══ DATA FOR ANALYSIS ══
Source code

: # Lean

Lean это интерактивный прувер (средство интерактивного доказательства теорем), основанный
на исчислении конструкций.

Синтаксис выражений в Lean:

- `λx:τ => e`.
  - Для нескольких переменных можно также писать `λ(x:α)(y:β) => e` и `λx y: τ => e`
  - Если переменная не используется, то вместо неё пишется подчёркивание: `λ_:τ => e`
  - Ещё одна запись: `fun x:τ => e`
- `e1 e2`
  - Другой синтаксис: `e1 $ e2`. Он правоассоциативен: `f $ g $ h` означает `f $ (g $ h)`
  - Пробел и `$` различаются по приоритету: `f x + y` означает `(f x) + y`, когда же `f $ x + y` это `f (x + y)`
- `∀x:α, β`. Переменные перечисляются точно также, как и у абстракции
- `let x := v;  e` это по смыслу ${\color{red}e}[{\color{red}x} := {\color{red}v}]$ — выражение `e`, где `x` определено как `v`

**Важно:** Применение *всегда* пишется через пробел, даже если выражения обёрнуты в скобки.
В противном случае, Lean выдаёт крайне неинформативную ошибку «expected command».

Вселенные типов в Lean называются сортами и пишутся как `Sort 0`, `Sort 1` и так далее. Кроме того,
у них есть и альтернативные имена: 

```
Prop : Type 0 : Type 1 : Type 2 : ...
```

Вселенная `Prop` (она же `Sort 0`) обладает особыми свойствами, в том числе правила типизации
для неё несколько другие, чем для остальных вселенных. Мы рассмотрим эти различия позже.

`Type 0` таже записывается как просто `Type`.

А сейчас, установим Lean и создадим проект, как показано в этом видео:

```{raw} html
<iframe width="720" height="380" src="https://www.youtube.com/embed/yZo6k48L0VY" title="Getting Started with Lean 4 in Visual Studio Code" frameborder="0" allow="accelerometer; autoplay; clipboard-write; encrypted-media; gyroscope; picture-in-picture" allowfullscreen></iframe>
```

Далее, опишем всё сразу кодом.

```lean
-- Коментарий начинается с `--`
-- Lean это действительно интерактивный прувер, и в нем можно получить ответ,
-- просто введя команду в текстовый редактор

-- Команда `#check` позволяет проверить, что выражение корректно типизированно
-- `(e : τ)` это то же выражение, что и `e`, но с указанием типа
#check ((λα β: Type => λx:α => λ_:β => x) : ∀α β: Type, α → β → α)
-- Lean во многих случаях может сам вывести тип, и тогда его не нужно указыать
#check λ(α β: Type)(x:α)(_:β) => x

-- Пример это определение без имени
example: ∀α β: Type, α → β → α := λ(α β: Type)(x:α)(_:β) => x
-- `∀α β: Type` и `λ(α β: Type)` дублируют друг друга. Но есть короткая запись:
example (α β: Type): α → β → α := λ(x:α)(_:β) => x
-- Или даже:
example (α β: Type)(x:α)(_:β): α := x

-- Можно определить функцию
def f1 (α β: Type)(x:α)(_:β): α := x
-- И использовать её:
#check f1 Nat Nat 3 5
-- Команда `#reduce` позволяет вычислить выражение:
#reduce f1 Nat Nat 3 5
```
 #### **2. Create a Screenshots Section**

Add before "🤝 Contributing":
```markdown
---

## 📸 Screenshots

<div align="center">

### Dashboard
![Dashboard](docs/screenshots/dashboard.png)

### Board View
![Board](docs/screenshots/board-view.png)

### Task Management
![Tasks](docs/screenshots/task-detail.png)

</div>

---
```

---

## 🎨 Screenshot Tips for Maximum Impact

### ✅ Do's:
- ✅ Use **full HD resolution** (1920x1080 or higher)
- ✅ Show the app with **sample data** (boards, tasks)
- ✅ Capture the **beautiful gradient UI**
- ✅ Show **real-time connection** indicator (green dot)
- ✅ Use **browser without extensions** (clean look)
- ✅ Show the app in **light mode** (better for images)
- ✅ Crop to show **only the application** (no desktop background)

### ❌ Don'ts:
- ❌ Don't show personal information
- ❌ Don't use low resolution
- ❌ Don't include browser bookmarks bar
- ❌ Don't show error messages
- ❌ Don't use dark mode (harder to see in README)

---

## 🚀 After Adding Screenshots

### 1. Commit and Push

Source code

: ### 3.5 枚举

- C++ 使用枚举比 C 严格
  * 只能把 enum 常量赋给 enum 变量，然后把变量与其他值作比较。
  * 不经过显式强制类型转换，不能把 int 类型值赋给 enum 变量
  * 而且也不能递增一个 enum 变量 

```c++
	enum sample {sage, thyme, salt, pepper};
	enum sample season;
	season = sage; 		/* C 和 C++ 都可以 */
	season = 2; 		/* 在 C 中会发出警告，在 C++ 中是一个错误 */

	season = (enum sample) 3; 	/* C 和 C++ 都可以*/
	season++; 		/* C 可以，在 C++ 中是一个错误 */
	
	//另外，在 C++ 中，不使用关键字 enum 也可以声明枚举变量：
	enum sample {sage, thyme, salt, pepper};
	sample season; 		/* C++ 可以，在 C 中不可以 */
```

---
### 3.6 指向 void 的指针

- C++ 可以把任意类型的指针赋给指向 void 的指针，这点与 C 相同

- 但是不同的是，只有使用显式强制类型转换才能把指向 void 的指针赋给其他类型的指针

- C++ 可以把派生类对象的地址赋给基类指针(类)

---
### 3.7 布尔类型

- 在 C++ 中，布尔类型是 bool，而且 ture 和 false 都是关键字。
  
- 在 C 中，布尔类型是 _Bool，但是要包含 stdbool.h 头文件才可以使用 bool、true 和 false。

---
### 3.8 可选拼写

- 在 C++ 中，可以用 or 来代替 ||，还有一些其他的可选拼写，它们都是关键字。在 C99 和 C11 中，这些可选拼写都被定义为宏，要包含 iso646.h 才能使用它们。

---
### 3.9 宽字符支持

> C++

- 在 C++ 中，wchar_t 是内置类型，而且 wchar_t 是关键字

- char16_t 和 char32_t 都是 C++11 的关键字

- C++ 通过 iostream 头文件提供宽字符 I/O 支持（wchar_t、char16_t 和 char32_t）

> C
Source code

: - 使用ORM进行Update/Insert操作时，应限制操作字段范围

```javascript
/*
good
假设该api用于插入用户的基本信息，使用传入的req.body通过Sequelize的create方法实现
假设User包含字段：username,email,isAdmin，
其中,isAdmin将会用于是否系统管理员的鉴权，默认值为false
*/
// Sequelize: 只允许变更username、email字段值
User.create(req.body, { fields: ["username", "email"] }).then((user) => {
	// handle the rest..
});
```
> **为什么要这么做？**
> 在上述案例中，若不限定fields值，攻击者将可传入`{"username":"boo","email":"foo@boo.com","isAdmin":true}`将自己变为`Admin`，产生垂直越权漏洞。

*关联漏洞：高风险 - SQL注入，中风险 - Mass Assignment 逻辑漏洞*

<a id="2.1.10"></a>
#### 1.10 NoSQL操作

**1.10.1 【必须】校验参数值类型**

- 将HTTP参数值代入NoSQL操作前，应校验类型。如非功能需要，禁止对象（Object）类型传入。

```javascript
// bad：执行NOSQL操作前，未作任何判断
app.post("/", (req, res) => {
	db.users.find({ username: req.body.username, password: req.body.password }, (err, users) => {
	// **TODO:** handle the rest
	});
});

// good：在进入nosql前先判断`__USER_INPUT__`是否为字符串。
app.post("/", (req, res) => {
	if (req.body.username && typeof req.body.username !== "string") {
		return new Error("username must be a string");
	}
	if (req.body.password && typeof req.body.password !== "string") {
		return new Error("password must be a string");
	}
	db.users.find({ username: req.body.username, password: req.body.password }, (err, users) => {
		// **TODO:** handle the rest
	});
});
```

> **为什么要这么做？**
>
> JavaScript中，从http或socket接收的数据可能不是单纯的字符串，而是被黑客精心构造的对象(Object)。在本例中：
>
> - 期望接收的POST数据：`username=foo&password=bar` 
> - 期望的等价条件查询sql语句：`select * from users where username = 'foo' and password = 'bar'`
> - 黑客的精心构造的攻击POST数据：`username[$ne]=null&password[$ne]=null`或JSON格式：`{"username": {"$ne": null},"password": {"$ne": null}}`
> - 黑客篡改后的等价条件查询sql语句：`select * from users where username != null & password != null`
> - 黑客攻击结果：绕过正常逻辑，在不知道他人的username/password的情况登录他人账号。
═══
**WHAT TO WORK ON**
Identify all lines in the records above with the word "resolution".

**OUTPUT OF THE EXERCISE**
- ✅ Use **full HD resolution** (1920x1080 or higher)
- ❌ Don't use low resolution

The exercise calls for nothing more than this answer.